Analysts at ING noted that the 10–15 day deadline reportedly set by Washington would fall in early March, leaving markets highly sensitive to developments in the coming weeks.

This uncertainty keeps a substantial geopolitical premium embedded in oil prices, even as supply data suggests otherwise.

U.S. Crude Inventories Surge Far Beyond Expectations

On the supply side, fresh data painted a more bearish picture.

The American Petroleum Institute (API) reported an 11.4 million-barrel increase in U.S. crude inventories for the week ending February 20 — dramatically exceeding market expectations of a 1.9 million-barrel build.

Such a sharp rise may indicate slowing refinery activity or softer demand, both of which could weigh on oil prices if sustained.

However, gasoline and distillate inventories declined during the same period, suggesting end-user fuel consumption remains relatively stable. Traders are now awaiting official confirmation from the U.S. Energy Information Administration (EIA) later in the day.

If the EIA data corroborates the large crude build, oil prices could face renewed downward pressure in the short term.

U.S. Tariffs Add Another Layer of Uncertainty

Beyond geopolitics and inventory data, global market sentiment has also been shaped by fresh trade policy developments in the United States.

The administration of Donald Trump implemented a 10% global import tariff effective Tuesday, with plans to potentially raise it to 15% in the coming weeks. The move followed a ruling by the Supreme Court of the United States, which rejected a previous tariff framework and prompted the White House to apply alternative legal authority.

Broader tariffs risk slowing global trade flows and economic growth — a direct headwind for oil demand. In a scenario where economic activity decelerates, crude consumption could soften, placing downward pressure on prices.

For now, however, geopolitical tension appears to outweigh growth concerns in market pricing.

Supply vs. Risk: A Market at a Crossroads

Short-Term: Headline-Driven Volatility

Oil markets are currently caught between opposing forces:

  • Bullish drivers: Elevated Middle East tensions and potential supply disruptions.

  • Bearish pressures: A substantial U.S. crude inventory build and trade-related growth risks.

In such an environment, price swings are likely to remain sharp and headline-driven.

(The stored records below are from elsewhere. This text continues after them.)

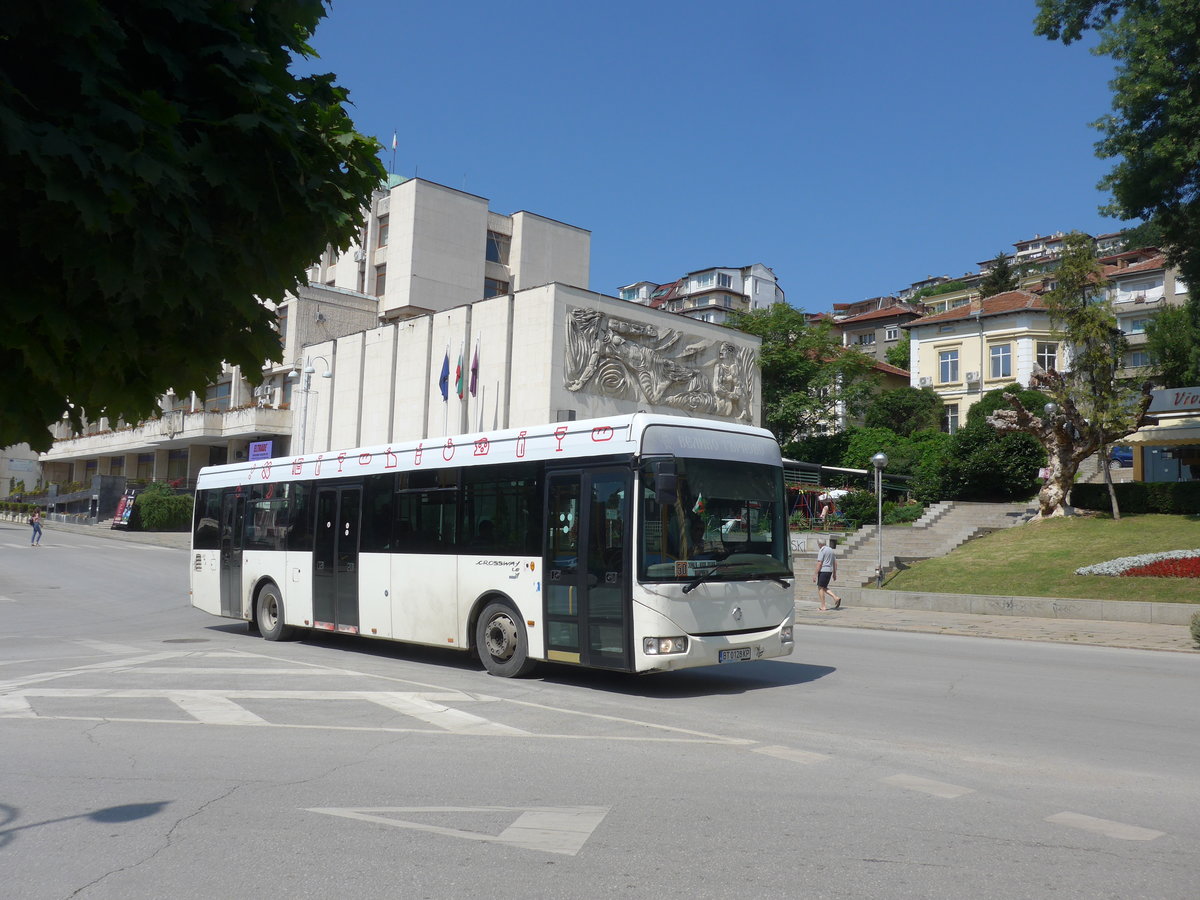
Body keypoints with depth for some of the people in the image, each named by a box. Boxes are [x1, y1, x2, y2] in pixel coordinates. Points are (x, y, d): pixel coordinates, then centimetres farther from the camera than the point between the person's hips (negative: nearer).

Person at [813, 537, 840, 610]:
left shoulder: (822, 550, -10)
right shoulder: (831, 550, 15)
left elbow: (819, 563, -16)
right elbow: (835, 563, 18)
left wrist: (815, 574, -14)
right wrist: (834, 573, 22)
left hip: (823, 571, -8)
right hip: (830, 571, 8)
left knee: (820, 588, 0)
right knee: (824, 588, 17)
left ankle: (823, 606, -1)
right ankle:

Medium-Term: Supply Risks Dominate

Should U.S.–Iran negotiations collapse, the risk of disruption to Middle Eastern oil flows could intensify, potentially pushing prices beyond their recent highs.

Conversely, a successful nuclear agreement and easing of sanctions could allow Iranian crude to re-enter global markets more fully, increasing supply and capping further gains.

The balance between diplomacy and escalation will likely define the market’s next major move.

Investor Positioning: Cautious but Not Retreating

Speculative funds continue to hold net long positions in crude futures, reflecting confidence that geopolitical risks are not yet fully priced in.

However, trading volumes have shown signs of moderation as investors await clarity on several key events:

  • The outcome of the Geneva talks

  • Official EIA inventory data

  • Further statements from Washington

This pause suggests that while bullish sentiment persists, conviction remains conditional.

Outlook: Can Seven-Month Highs Be Broken?

Brent crude trading near $71–72 per barrel indicates that short-term momentum remains constructive. If tensions escalate, prices could break above recent seven-month highs.

On the other hand, confirmation of sustained inventory builds combined with diplomatic progress could trigger a corrective pullback.

At present, oil prices are functioning not only as a reflection of physical supply-demand fundamentals, but also as a real-time barometer of geopolitical risk.

Conclusion

Oil prices today highlight a clear tug-of-war between fundamental supply data and geopolitical uncertainty. A sharp rise in U.S. crude inventories would normally pressure prices lower, yet fears of U.S.–Iran escalation and broader trade instability are keeping a risk premium firmly in place.

As long as Middle East tensions persist, oil is likely to remain supported by geopolitical factors. In a market this reactive, volatility is no longer the exception — it is the baseline condition.